### TASKS TO PERFORM
[A] According to the passage on connection, what is the source of true connection?
[B] Reproduce the passage on connection word for word from "Real connection differs" to "form and strengthen.".

### EXTRACT TO READ
━━━━━━━━━━━━━━━━
Connection is the central irony, the running joke, the elephant in the room of modern technology. Tools designed to bring people together have allowed us to grow more distant yet nominally stay connected. What we have come to call “connection” today often involves mediated performance—we put on shows in front of cameras as audiences watch us through screens. We struggle to pick up nonverbal cues, and technical glitches stymie what would otherwise be a simple activity. Synchrony becomes elusive as poor connections, lagging streams, and unhelpful interfaces make “no, you go ahead,” “you broke up for a second,” and “you’re on mute” all-too-familiar mantras—the meta-discussion distracting us from our intentions.
Intentions, of course, matter a lot in education. What we intend to teach and what students actually learn often differ. While we might intend to have one conversation in class, the discussion could veer in an entirely unplanned direction. Such differences and redirections, I argue, show not a failure of educational rigor but instead a responsiveness to the immediate needs of the learners in that course. When discussions and activities respond to student needs and in-the-moment student self-assessment, they provide relevant experiences that encourage students to form connections between the course material and the students’ lives. Those connections, formed around real experiences, help push learning beyond the boundaries of the class(room), building habits of lifelong learning.
Real connection differs from seeing a familiar face on a video chat or holding synchronous discussions in a distributed online course. Those tools can help, but true connection comes from empathy and understanding, not digital tools. In this week’s course, I hope to create a space where human connections form and strengthen.
━━━━━━━━━━━━━━━━
### RECORDED DATA
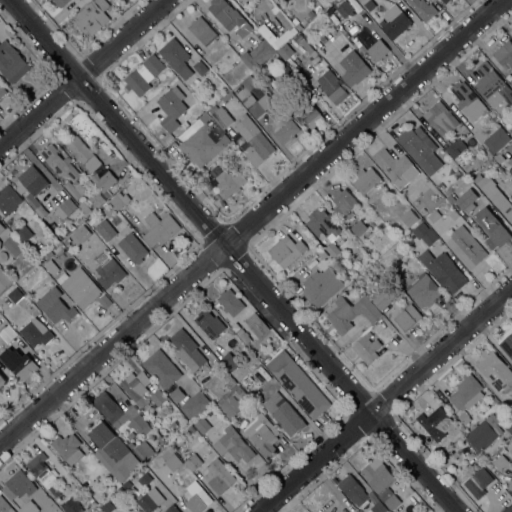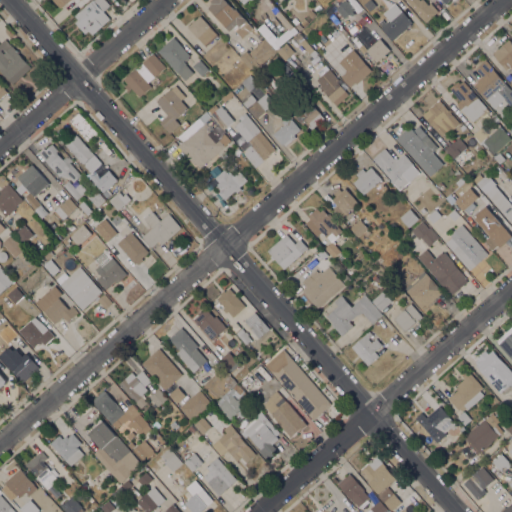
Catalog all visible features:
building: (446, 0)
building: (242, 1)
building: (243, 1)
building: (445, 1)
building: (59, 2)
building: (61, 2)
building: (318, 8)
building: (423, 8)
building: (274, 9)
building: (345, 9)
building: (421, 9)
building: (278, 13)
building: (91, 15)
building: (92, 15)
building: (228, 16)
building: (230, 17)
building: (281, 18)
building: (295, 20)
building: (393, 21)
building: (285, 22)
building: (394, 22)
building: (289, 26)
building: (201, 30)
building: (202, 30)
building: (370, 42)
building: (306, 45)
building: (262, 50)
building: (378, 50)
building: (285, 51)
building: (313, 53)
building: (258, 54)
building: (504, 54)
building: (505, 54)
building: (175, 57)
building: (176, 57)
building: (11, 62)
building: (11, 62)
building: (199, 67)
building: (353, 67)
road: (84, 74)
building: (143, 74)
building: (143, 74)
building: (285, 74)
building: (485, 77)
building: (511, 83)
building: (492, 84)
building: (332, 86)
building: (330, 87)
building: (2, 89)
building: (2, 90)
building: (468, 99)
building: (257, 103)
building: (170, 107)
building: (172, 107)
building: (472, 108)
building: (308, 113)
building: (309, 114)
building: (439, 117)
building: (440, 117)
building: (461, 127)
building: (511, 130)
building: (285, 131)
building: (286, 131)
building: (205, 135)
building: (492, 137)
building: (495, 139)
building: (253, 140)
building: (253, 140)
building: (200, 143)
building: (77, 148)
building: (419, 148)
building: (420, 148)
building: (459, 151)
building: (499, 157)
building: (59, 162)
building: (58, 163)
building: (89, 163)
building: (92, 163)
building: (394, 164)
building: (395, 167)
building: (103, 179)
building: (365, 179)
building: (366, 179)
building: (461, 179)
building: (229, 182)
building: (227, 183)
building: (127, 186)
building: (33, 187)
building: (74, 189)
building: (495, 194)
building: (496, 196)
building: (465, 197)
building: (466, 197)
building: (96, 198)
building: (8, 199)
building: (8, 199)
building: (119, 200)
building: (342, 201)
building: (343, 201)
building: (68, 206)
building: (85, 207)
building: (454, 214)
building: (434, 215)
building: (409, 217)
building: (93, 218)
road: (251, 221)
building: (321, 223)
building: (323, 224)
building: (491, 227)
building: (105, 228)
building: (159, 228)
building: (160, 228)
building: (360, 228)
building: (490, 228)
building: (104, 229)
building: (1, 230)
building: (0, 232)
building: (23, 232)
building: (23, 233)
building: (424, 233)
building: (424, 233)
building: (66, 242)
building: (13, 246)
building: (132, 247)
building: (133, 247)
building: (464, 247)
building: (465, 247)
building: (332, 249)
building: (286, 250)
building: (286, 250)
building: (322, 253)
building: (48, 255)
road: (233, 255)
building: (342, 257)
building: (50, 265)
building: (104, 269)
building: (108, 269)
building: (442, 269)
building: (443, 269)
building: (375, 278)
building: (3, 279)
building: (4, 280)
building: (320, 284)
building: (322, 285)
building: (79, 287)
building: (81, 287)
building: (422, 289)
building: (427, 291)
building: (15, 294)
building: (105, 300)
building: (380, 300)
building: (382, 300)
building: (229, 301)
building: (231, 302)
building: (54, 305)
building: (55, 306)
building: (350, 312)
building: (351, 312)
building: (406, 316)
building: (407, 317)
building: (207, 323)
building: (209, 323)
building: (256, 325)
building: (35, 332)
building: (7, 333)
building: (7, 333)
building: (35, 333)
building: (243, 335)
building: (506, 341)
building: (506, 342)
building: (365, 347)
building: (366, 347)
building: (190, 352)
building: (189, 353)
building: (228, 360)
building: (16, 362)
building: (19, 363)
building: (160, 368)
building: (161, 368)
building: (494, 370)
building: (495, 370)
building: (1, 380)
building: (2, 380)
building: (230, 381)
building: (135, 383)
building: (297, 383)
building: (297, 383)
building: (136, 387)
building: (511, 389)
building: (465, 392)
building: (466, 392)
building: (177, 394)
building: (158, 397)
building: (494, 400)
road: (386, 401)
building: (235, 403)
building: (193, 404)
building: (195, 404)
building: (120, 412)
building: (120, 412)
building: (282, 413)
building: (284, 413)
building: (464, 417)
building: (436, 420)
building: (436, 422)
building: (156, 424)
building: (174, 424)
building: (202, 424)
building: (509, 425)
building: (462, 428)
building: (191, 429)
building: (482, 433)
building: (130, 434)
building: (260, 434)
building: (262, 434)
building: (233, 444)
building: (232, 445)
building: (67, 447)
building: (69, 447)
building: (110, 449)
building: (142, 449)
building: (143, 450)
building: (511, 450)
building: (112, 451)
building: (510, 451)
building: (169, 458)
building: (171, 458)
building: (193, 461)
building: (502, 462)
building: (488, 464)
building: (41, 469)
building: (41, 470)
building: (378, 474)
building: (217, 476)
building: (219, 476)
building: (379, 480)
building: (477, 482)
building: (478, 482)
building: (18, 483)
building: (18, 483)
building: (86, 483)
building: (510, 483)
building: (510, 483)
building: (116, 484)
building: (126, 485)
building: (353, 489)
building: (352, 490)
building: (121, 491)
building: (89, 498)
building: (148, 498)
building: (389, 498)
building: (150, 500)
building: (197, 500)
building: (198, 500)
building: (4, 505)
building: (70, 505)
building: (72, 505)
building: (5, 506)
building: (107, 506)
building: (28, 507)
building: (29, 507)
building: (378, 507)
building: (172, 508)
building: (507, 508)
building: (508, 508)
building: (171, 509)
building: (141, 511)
━━━━━━━━━━━━━━━━
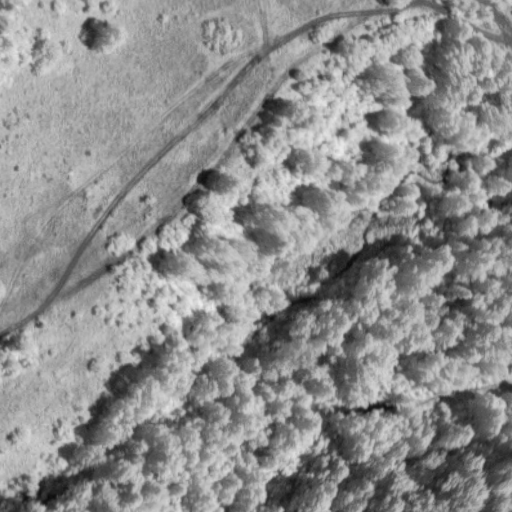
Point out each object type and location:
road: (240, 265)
━━━━━━━━━━━━━━━━
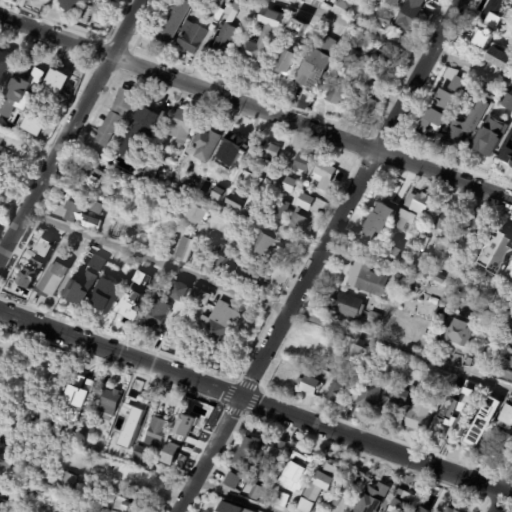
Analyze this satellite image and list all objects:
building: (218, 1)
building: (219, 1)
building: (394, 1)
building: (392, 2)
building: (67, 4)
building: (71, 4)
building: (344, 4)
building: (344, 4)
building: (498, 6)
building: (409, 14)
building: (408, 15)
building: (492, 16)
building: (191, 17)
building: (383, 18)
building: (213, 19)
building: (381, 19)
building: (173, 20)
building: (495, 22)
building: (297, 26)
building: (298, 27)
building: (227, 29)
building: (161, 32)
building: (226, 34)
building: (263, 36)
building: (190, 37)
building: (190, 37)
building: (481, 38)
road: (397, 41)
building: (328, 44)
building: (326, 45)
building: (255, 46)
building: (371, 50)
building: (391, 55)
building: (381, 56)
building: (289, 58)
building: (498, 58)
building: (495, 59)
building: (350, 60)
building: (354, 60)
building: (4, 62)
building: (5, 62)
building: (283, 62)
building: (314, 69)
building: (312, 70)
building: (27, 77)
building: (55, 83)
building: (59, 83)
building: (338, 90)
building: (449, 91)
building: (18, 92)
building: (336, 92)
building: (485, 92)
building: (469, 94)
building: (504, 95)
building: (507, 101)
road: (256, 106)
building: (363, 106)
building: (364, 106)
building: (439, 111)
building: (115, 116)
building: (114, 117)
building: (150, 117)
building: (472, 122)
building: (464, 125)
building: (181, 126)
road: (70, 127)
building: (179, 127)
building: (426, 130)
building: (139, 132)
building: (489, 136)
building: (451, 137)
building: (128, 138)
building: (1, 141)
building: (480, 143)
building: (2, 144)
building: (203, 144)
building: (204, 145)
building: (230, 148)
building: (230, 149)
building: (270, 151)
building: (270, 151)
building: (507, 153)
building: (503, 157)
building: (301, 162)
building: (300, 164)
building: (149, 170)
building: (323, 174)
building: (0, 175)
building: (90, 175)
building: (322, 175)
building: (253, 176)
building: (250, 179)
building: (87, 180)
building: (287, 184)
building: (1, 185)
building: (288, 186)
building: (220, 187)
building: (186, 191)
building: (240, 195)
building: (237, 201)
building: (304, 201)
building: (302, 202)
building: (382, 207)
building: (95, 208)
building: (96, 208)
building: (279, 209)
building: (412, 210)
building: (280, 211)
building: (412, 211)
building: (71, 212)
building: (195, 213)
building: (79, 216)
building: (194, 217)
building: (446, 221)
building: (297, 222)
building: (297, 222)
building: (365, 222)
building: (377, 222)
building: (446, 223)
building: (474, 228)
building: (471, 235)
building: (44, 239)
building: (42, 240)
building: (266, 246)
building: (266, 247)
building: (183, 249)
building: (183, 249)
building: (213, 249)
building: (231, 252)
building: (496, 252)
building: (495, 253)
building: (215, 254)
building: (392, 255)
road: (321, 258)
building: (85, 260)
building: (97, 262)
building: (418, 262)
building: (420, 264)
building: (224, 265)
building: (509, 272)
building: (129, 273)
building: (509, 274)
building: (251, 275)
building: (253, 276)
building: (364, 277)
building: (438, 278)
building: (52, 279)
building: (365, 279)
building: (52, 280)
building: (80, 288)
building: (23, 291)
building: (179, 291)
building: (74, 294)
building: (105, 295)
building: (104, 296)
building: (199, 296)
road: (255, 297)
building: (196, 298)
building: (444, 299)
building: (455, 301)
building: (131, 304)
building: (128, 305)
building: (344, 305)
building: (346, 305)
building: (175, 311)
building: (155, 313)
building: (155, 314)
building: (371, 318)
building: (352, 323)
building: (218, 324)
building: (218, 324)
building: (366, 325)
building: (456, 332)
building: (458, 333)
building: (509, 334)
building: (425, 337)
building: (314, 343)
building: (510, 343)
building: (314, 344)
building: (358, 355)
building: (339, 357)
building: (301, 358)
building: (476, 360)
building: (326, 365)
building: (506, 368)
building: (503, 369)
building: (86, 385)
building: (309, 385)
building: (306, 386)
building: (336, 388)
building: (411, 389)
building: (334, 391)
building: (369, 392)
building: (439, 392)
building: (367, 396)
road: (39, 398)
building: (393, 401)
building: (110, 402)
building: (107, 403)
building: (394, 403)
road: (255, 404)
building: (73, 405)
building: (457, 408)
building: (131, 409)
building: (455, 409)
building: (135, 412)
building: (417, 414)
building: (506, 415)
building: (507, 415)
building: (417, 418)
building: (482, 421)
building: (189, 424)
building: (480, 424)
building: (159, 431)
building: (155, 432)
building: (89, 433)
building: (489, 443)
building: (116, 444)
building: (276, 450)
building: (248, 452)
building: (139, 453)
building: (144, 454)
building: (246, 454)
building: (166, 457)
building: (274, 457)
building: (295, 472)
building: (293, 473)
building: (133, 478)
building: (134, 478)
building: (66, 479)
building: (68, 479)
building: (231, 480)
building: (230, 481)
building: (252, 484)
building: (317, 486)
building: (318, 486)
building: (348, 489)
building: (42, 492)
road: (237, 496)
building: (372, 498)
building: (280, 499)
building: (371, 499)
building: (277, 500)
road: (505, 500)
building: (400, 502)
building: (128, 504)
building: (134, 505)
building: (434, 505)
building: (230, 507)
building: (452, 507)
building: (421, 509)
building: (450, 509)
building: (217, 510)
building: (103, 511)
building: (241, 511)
━━━━━━━━━━━━━━━━
### ANSWER SET
[A] True connection comes from empathy and understanding, not digital tools.

[B]
Real connection differs from seeing a familiar face on a video chat or holding synchronous discussions in a distributed online course. Those tools can help, but true connection comes from empathy and understanding, not digital tools. In this week’s course, I hope to create a space where human connections form and strengthen.